Identify each line of the material containing the word "black" and copy it out; case counts.

Entries from a data source:
-.-.-

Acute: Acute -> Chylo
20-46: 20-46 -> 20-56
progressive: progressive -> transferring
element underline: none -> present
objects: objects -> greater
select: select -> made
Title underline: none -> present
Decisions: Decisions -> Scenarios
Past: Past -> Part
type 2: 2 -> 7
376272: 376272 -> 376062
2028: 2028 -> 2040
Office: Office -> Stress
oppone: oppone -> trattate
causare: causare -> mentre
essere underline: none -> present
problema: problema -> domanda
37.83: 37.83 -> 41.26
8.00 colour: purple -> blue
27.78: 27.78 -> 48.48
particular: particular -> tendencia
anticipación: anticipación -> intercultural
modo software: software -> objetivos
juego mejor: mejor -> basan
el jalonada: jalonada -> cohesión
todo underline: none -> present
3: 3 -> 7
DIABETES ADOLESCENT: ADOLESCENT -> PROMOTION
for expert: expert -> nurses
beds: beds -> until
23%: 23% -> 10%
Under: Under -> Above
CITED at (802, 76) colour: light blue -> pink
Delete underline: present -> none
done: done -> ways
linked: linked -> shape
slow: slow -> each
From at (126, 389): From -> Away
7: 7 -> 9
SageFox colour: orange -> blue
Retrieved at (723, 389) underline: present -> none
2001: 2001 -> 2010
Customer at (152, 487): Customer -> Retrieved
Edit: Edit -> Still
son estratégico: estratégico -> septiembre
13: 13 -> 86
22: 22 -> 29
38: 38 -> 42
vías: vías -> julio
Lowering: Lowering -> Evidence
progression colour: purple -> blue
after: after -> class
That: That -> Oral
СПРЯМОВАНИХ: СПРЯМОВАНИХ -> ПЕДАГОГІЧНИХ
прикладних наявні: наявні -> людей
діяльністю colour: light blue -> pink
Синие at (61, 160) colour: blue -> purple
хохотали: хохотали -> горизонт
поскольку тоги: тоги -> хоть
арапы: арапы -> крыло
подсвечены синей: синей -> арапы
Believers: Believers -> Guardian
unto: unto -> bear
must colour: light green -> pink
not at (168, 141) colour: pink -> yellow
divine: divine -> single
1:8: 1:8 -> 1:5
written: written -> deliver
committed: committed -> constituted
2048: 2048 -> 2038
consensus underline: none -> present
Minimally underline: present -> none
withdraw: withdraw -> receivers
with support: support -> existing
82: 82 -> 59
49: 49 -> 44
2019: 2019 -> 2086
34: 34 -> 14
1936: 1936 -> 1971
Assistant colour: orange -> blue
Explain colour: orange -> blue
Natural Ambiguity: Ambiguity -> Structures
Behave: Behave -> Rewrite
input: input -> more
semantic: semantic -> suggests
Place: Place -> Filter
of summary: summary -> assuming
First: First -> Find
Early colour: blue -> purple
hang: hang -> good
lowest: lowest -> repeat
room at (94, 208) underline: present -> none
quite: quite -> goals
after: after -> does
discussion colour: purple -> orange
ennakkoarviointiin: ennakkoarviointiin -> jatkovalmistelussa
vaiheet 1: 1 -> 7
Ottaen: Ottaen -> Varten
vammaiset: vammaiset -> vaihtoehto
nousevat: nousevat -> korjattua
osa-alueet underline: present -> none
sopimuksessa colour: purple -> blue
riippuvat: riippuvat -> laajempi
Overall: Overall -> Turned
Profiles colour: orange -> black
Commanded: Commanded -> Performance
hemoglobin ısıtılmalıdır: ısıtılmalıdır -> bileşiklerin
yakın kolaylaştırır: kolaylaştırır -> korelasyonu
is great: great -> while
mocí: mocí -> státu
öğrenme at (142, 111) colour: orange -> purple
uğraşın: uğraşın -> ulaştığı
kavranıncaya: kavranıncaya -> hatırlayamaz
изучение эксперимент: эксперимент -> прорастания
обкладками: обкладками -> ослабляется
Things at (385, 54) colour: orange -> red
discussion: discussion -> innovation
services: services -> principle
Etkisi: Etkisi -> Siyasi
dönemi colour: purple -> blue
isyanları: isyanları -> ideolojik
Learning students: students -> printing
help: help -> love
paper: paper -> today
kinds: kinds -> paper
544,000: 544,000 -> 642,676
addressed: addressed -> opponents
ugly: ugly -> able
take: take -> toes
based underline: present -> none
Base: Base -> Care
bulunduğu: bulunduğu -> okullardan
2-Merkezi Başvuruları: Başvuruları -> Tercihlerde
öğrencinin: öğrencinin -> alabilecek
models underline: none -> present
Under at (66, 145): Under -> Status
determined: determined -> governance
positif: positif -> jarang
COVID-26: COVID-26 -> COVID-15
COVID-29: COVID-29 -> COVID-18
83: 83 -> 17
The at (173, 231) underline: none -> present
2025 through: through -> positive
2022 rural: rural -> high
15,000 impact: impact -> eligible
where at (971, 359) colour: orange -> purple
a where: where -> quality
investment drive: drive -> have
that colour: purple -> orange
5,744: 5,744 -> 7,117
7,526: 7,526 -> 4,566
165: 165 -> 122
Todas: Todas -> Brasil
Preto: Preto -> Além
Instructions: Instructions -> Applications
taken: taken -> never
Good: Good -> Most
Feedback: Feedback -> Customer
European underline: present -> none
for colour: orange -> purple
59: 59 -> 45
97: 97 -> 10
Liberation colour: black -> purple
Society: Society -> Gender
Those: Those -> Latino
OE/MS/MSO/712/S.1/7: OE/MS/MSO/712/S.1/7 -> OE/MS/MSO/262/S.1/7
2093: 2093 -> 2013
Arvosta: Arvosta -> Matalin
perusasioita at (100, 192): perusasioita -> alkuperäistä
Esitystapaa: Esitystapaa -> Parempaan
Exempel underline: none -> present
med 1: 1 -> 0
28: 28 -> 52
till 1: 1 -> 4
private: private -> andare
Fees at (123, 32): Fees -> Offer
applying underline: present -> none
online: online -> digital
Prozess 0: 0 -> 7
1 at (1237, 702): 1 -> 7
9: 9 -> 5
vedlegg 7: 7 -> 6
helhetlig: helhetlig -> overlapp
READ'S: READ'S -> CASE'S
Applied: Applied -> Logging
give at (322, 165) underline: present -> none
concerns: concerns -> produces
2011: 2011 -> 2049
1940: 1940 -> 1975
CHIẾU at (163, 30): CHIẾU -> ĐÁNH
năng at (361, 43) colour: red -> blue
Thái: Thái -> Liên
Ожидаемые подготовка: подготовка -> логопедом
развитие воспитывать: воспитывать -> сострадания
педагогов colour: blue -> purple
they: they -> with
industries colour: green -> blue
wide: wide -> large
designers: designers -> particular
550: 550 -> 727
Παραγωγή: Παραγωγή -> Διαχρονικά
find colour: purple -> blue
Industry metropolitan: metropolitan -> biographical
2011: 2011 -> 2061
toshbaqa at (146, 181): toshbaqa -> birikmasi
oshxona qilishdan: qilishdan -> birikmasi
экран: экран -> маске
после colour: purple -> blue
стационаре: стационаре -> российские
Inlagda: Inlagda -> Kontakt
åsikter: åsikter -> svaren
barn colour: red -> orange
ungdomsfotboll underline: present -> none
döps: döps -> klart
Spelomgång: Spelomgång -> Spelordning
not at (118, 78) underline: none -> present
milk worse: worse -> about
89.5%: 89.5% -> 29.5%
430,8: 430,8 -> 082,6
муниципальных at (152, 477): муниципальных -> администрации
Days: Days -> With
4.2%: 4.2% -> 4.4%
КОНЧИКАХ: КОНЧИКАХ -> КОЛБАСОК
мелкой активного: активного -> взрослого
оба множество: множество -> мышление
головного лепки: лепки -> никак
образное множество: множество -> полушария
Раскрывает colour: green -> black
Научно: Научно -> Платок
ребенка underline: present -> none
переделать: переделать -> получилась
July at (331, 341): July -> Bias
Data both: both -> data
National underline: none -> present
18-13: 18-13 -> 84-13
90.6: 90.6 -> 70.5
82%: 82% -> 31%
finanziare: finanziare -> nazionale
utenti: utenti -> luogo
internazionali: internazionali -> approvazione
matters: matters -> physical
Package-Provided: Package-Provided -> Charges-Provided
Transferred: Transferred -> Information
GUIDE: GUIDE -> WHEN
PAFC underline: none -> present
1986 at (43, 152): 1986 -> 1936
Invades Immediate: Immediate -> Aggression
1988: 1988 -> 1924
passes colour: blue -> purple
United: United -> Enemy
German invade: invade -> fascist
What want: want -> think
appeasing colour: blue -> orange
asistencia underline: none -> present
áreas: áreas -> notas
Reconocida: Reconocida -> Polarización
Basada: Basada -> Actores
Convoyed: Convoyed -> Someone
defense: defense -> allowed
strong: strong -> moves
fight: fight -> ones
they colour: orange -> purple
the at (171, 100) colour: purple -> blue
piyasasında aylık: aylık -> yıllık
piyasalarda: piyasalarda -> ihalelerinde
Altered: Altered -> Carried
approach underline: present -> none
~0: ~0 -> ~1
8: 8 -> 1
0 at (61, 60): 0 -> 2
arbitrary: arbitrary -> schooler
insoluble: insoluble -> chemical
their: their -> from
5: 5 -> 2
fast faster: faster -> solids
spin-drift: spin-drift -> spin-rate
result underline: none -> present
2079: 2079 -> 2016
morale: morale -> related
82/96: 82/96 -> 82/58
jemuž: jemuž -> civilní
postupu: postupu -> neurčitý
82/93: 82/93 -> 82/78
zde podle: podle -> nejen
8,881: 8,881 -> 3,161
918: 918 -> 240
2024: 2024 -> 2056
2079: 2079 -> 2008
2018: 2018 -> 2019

-.-.-

# SOLUTION BELOW
Profiles colour: orange -> black
Liberation colour: black -> purple
Раскрывает colour: green -> black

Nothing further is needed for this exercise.